The space complexity depends on the maximum number of nodes simultaneously stored in the stack. In a balanced tree, this is proportional to the height of the tree, which is O(log n). In the worst case of a completely skewed tree, the stack may contain O(n) nodes.

Test Cases

# Definition for testing
class TreeNode:
    def __init__(self, val=0, left=None, right=None):
        self.val = val
        self.left = left
        self.right = right

class Solution:
    def preorderTraversal(self, root):
        if not root:
            return []

        result = []
        stack = [root]

        while stack:
            node = stack.pop()

            result.append(node.val)

            if node.right:
                stack.append(node.right)

            if node.left:
                stack.append(node.left)

        return result

sol = Solution()

# Empty tree
assert sol.preorderTraversal(None) == []  # tests empty input

# Single node
root = TreeNode(1)
assert sol.preorderTraversal(root) == [1]  # tests single element tree

# Right skewed tree
root = TreeNode(1, None, TreeNode(2, TreeNode(3)))
assert sol.preorderTraversal(root) == [1, 2, 3]  # tests preorder ordering

# Left skewed tree
root = TreeNode(1, TreeNode(2, TreeNode(3)))
assert sol.preorderTraversal(root) == [1, 2, 3]  # tests deep left recursion pattern

# Full binary tree
root = TreeNode(
    1,
    TreeNode(2, TreeNode(4), TreeNode(5)),
    TreeNode(3, TreeNode(6), TreeNode(7))
)
assert sol.preorderTraversal(root) == [1, 2, 4, 5, 3, 6, 7]  # tests balanced tree

# Tree with missing children
root = TreeNode(
    1,
    TreeNode(2, None, TreeNode(4)),
    TreeNode(3)
)
assert sol.preorderTraversal(root) == [1, 2, 4, 3]  # tests sparse tree structure

# Larger mixed tree
root = TreeNode(
    10,
    TreeNode(5, TreeNode(2), TreeNode(7)),
    TreeNode(15, None, TreeNode(20))
)
assert sol.preorderTraversal(root) == [10, 5, 2, 7, 15, 20]  # tests mixed branching
Test Why
Empty tree Validates handling of None input
Single node Ensures simplest non empty tree works
Right skewed tree Verifies preorder traversal with only right children
Left skewed tree Verifies preorder traversal with only left children
Full binary tree Tests standard balanced traversal
Tree with missing children Ensures sparse trees are handled correctly
Larger mixed tree Tests general correctness on irregular structure

Edge Cases

Empty Tree

An empty tree is represented by root = None.
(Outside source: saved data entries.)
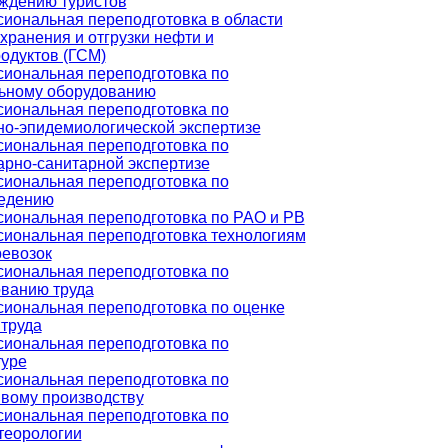
ждению туристов
иональная переподготовка в области
хранения и отгрузки нефти и
одуктов (ГСМ)
иональная переподготовка по
ьному оборудованию
иональная переподготовка по
но-эпидемиологической экспертизе
иональная переподготовка по
арно-санитарной экспертизе
иональная переподготовка по
едению
иональная переподготовка по РАО и РВ
иональная переподготовка технологиям
ревозок
иональная переподготовка по
ванию труда
иональная переподготовка по оценке
 труда
иональная переподготовка по
туре
иональная переподготовка по
вому производству
иональная переподготовка по
теорологии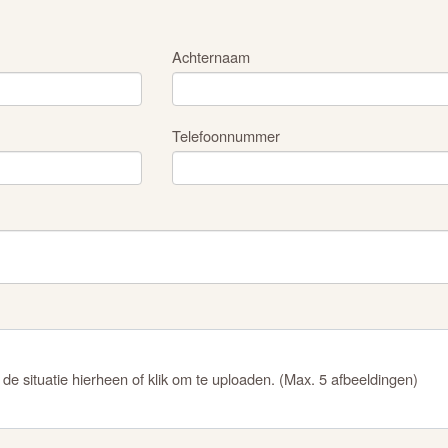
Achternaam
Telefoonnummer
 de situatie hierheen of klik om te uploaden. (Max. 5 afbeeldingen)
This case can easily cause errors if the algorithm assumes the root always exists. Attempting to access root.val when root is None would raise an exception.

The implementation handles this immediately with:

if not root:
    return []

This guarantees safe execution for empty inputs.

Single Node Tree

A tree containing only one node is the smallest valid non empty tree.

Some implementations accidentally skip processing because they rely too heavily on child existence checks.

Our solution correctly initializes the stack with the root node, processes it once, and returns the single value.

Highly Skewed Tree

A tree may resemble a linked list where every node has only one child.

For example:

1
 \
  2
   \
    3

This case is important because recursive solutions may risk deep recursion in larger problems. The iterative solution avoids recursion entirely and handles skewed trees naturally using the explicit stack.

The traversal still correctly follows preorder order because nodes are always processed before their children.

Nodes With Missing Children

Many binary trees are sparse, meaning some nodes have only one child.

Incorrect implementations sometimes attempt to push None values onto the stack or recurse into missing children unnecessarily.

This implementation checks:

if node.right:

and

if node.left:

before pushing children onto the stack, ensuring only valid nodes are processed.